> **Work request**
Tally the lines below that contain the string "replacement", treating case as significant. Give only the number.

> **Excerpts from a dataset**
+ + +

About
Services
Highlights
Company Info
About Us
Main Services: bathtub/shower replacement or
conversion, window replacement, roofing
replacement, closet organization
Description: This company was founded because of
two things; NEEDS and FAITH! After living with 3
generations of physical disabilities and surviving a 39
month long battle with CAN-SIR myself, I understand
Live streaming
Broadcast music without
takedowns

+ + +

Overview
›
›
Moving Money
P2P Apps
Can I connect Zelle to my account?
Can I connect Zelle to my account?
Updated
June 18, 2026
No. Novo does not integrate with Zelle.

+ + +

> **Response to the task**
3